Ci regala qualche suggestione legata a Torino?
«Preferisco andare dritto a Carmagnola. Quel che ho appena detto circa il mio caso ricorda la vicenda del Conte di Carmagnola della tragedia manzoniana. Un grande condottiero, adulato da coloro che in seguito lo screditeranno e manderanno a morte. Mi ci riconosco, con la differenza che io sono ancora vivo e sul palco mi trasformerò nel Conte».
La precede di qualche sera Michele Bravi, tra i tanti che lei portò al successo a X Factor: siete rimasti in contatto?
«Michele è un bravissimo ragazzo, con lui lavorai benissimo e in seguito è ulteriormente cresciuto anche attraverso esperienze dolorose. Ho percepito la sua piena maturazione a Sanremo, quando ha interpretato “Io vorrei… non vorrei… ma se vuoi” di Battisti. Ci siamo risentiti, abbiamo ristabilito il contatto».
A proposito di X Factor, di cui è recordman mondiale di artisti portati alla vittoria, i talent sono ancora attuali o devono ripensarsi?

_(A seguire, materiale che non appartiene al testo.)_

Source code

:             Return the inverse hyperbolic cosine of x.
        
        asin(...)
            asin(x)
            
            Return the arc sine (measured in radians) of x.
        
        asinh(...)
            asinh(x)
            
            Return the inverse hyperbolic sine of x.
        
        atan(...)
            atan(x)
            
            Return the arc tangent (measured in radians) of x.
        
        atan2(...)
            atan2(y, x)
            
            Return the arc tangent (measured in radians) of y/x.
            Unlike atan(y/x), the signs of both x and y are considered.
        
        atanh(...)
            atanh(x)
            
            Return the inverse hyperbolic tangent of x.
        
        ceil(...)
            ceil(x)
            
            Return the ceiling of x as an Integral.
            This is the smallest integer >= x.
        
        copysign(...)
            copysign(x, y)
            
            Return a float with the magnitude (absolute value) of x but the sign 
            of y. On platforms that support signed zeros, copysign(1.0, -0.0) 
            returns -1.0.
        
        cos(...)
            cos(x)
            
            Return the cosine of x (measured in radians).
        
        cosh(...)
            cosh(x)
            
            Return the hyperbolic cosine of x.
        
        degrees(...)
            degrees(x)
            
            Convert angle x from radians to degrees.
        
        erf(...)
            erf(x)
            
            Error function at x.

«Un talent è un format, un telaio di per sé neutro. Conta quel che ci metti dentro, come per la forma canzone o per la forma romanzo. Da parte mia ho sempre cercato di metterci la buona musica assoluta, libera da ragionamenti di brand o di target. Per questo mi battei a favore dell’introduzione del brano inedito, la svolta che permise a chi usciva da lì di costruirsi una vera carriera anziché sparire subito».